> **The problem**
Reproduce exactly the line that contains "during placements. |" and all lines that follow it in the records below, ending with the last one.

> **Supplied records**
<<<<

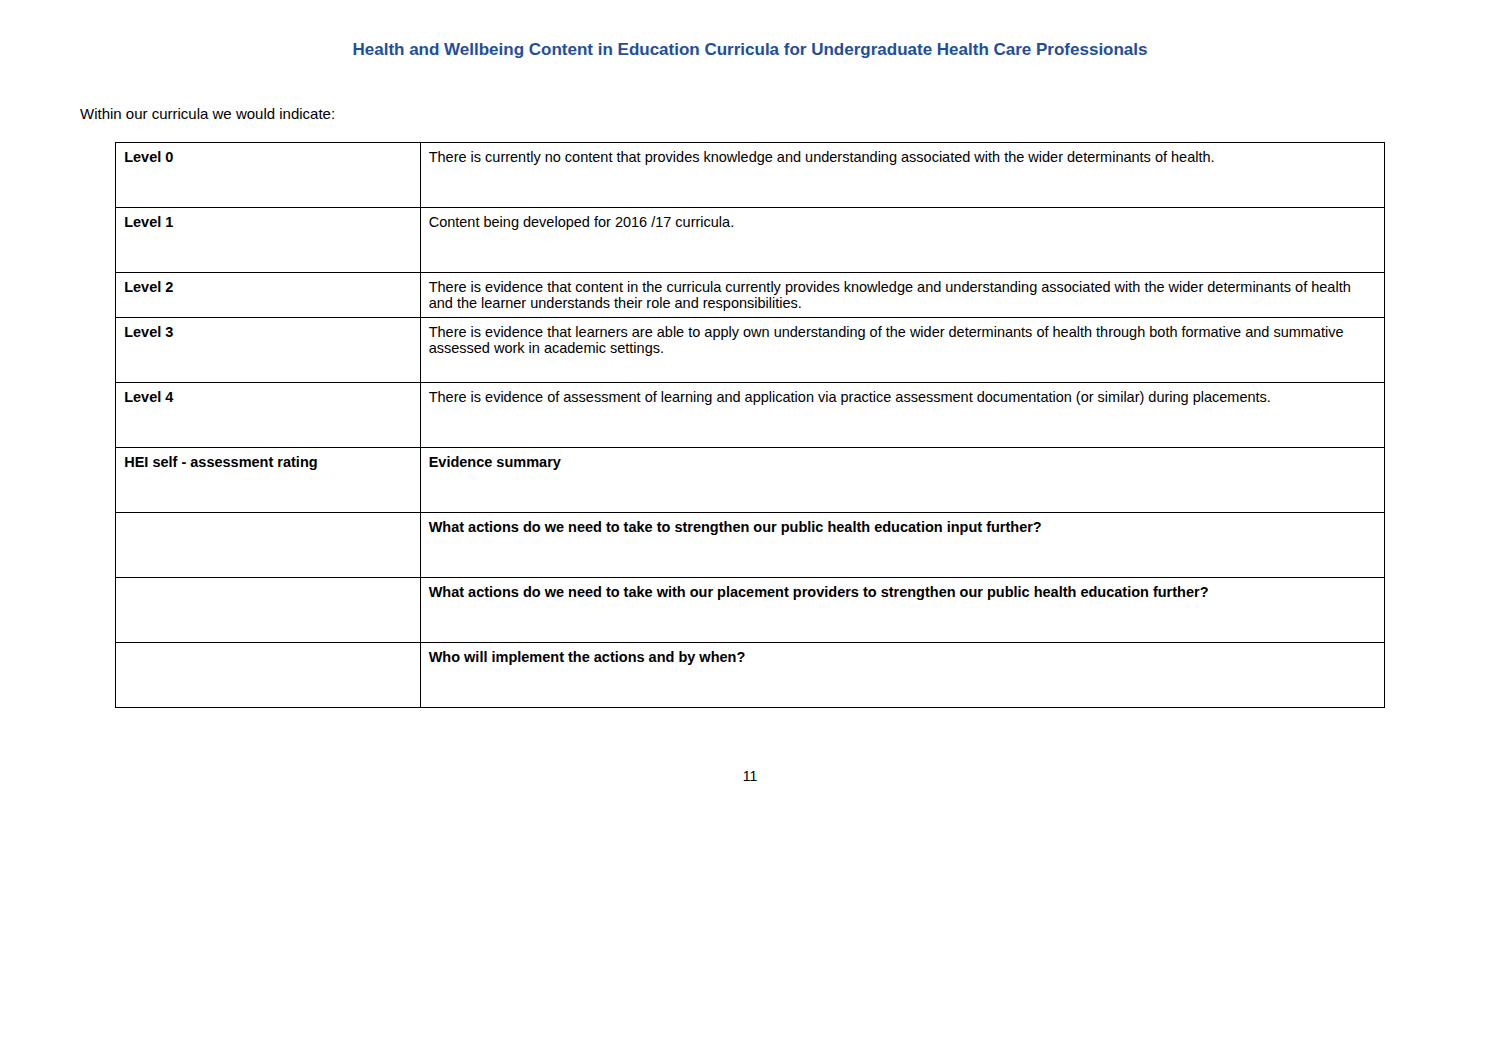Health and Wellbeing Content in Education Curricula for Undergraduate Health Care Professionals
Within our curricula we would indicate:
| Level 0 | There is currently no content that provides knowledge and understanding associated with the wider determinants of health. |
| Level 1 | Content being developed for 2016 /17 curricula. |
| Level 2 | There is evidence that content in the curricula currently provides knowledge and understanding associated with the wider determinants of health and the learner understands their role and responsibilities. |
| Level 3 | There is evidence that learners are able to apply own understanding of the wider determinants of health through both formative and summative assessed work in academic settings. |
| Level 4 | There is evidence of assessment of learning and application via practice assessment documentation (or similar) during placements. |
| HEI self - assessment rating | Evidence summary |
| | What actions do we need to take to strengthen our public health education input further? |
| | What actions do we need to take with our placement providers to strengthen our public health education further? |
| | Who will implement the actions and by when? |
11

>>>>

> **The answer**
| Level 4 | There is evidence of assessment of learning and application via practice assessment documentation (or similar) during placements. |
| HEI self - assessment rating | Evidence summary |
| | What actions do we need to take to strengthen our public health education input further? |
| | What actions do we need to take with our placement providers to strengthen our public health education further? |
| | Who will implement the actions and by when? |
11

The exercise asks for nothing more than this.